Self-employed musicians (those who use Schedule C) may take tax deductions for contributions made to formal pension or profit-sharing plans for themselves and their employees. The procedures for this are quite complicated, and we advise that professional assistance be employed.
Note that two items – home office expenses and expenses for uniforms – were omitted from the above list. A word of caution is needed as to their deductibility.
HOME OFFICE EXPENSES
You may claim a deduction if you use your home office exclusively and regularly for the administration or management activities of your business, and you have no other fixed location where you conduct such activities. Exclusive use means that the office space must not be used for personal purposes. And you may not deduct home office expenses in excess of your net income as a musician.
EXPENSES FOR UNIFORMS
The cost of uniforms and other apparel, including their cleaning, laundering and repair, is deductible only if the garments are specially required in order for you to keep your job and are not adaptable to general or continued wear, to the extent that they could replace your regular clothing.
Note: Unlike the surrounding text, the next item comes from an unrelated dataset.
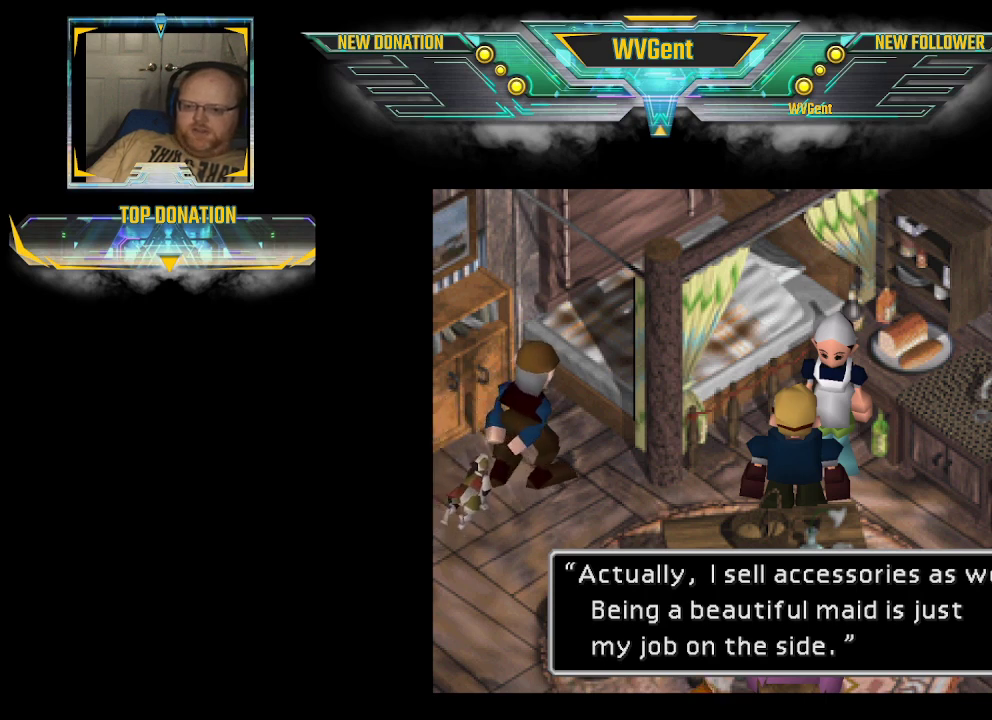
{"buttons": [], "left_stick": "center", "right_stick": "center", "events": []}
You may not deduct the cost of ordinary clothes used as work clothes on the grounds that they get harder use than customary garments; that they are soiled after a day’s work and cannot be worn socially; or that they were purchased for your convenience to save wear and tear on your better clothes.
That your job requires you to wear expensive clothing is not, according to the IRS, a basis for deducting the cost of the clothes, if the clothing is suitable for wear off the job. Deductions have been allowed to musicians for formal wear and the costs of theatrical clothing and accessories, if these items are not suitable for ordinary use.
A great deal of specific information appears in the booklet every taxpayer is sent with pre-addressed income tax forms. If you have a complicated return or a particular tax problem, consult your own tax advisor or, if you prefer, contact one of the IRS taxpayer assistance sections at any of its offices.
AMONG TAX CHANGES FOR 2001
- The basic tax rates drop by half a percentage point. If you are in the current 28 percent rate, your 2001 tax rate will be 27.5 percent; the current 31 percent rate drops to 30.5 percent; the current 36 percent rate drops to 35.5 percent, and the current 39.6 percent rate drops to 39.1 percent.
- The child tax credit has increased to $600 from $500, for eligible taxpayers who have a qualifying dependent child under age 17.
- The basic standard deduction is $4,550 for singles; $6,650 for heads of household; $7,600 for married filing jointly and $3,800 for married filing singly.
- The maximum student loan interest deduction is $2,500, up from $2,000.
- The standard mileage rate for business use of your car is 34.5 cents for all business miles.
- Wages and self-employment earnings of up to $80,400 (up from $76,200) are subject to the Social Security tax in 2001.